RECORDS SUPPLIED.
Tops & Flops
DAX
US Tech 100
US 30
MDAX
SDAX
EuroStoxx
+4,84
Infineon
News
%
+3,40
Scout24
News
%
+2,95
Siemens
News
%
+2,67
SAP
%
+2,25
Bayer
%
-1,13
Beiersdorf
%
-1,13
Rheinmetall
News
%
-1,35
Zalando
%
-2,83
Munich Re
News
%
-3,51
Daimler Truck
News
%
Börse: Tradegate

--

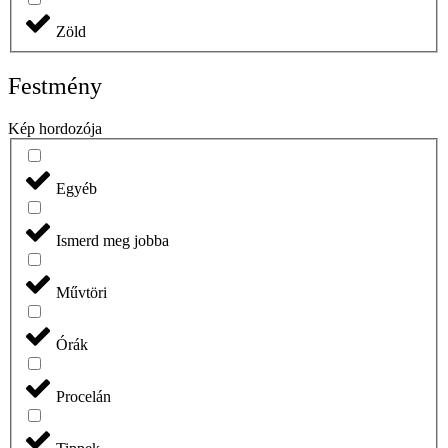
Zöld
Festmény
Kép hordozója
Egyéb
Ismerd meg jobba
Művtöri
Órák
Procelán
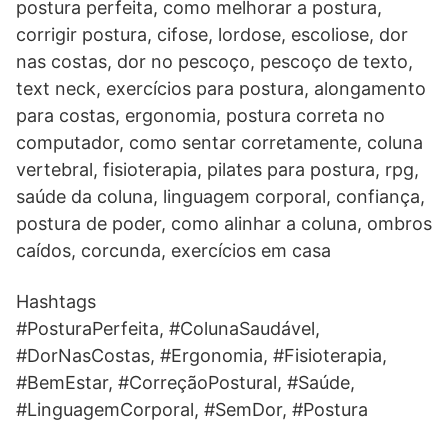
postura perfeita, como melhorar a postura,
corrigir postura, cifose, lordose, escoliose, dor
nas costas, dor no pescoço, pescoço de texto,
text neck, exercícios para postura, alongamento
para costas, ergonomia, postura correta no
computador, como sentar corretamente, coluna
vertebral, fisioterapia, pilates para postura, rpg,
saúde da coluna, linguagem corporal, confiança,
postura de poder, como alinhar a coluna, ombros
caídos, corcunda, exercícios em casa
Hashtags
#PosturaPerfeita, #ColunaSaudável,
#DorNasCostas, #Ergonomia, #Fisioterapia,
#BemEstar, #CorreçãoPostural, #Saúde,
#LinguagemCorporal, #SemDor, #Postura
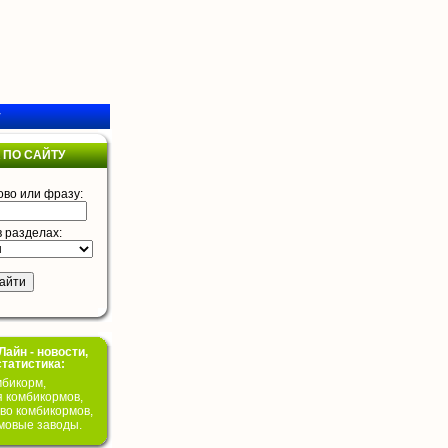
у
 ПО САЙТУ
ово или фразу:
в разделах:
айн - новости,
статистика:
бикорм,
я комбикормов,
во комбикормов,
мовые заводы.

WHAT YOU ARE ASKED TO DO.
In the listing above, replace "Rheinmetall" with "Hensoldt" in everything from the line containing "Tops & Flops" down to the line containing "Börse: Tradegate", leaving all else unchanged, and give only those lines.

FINISHED EXERCISE.
Tops & Flops
DAX
US Tech 100
US 30
MDAX
SDAX
EuroStoxx
+4,84
Infineon
News
%
+3,40
Scout24
News
%
+2,95
Siemens
News
%
+2,67
SAP
%
+2,25
Bayer
%
-1,13
Beiersdorf
%
-1,13
Hensoldt
News
%
-1,35
Zalando
%
-2,83
Munich Re
News
%
-3,51
Daimler Truck
News
%
Börse: Tradegate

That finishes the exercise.